Segment Start: Information provided
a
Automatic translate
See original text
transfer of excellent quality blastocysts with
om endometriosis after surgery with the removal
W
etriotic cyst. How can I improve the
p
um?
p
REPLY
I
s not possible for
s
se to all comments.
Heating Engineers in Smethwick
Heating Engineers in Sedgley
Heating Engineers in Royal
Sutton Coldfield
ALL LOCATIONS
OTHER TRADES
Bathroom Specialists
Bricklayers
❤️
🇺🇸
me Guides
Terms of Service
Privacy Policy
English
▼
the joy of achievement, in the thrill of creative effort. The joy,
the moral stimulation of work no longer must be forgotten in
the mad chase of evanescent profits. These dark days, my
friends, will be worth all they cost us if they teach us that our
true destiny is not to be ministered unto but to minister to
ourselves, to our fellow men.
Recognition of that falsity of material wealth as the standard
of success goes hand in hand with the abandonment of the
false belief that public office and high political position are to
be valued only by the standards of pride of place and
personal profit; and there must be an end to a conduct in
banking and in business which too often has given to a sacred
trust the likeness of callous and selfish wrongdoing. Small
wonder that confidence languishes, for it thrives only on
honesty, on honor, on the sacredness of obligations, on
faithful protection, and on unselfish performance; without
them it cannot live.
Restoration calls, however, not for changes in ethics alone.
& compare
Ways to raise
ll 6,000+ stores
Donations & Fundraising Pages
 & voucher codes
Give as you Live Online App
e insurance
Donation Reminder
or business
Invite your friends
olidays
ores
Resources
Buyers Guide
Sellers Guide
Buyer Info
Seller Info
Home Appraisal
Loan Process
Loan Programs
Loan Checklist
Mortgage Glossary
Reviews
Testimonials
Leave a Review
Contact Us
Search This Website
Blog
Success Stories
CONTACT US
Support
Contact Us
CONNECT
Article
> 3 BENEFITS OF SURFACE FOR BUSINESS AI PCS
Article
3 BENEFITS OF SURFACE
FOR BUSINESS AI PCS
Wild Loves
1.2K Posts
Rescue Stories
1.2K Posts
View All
Segment End: Information provided
__Your assignment__.
Set down each line of the material above without a single alteration.

__Task solution__.
a
Automatic translate
See original text
transfer of excellent quality blastocysts with
om endometriosis after surgery with the removal
W
etriotic cyst. How can I improve the
p
um?
p
REPLY
I
s not possible for
s
se to all comments.
Heating Engineers in Smethwick
Heating Engineers in Sedgley
Heating Engineers in Royal
Sutton Coldfield
ALL LOCATIONS
OTHER TRADES
Bathroom Specialists
Bricklayers
❤️
🇺🇸
me Guides
Terms of Service
Privacy Policy
English
▼
the joy of achievement, in the thrill of creative effort. The joy,
the moral stimulation of work no longer must be forgotten in
the mad chase of evanescent profits. These dark days, my
friends, will be worth all they cost us if they teach us that our
true destiny is not to be ministered unto but to minister to
ourselves, to our fellow men.
Recognition of that falsity of material wealth as the standard
of success goes hand in hand with the abandonment of the
false belief that public office and high political position are to
be valued only by the standards of pride of place and
personal profit; and there must be an end to a conduct in
banking and in business which too often has given to a sacred
trust the likeness of callous and selfish wrongdoing. Small
wonder that confidence languishes, for it thrives only on
honesty, on honor, on the sacredness of obligations, on
faithful protection, and on unselfish performance; without
them it cannot live.
Restoration calls, however, not for changes in ethics alone.
& compare
Ways to raise
ll 6,000+ stores
Donations & Fundraising Pages
 & voucher codes
Give as you Live Online App
e insurance
Donation Reminder
or business
Invite your friends
olidays
ores
Resources
Buyers Guide
Sellers Guide
Buyer Info
Seller Info
Home Appraisal
Loan Process
Loan Programs
Loan Checklist
Mortgage Glossary
Reviews
Testimonials
Leave a Review
Contact Us
Search This Website
Blog
Success Stories
CONTACT US
Support
Contact Us
CONNECT
Article
> 3 BENEFITS OF SURFACE FOR BUSINESS AI PCS
Article
3 BENEFITS OF SURFACE
FOR BUSINESS AI PCS
Wild Loves
1.2K Posts
Rescue Stories
1.2K Posts
View All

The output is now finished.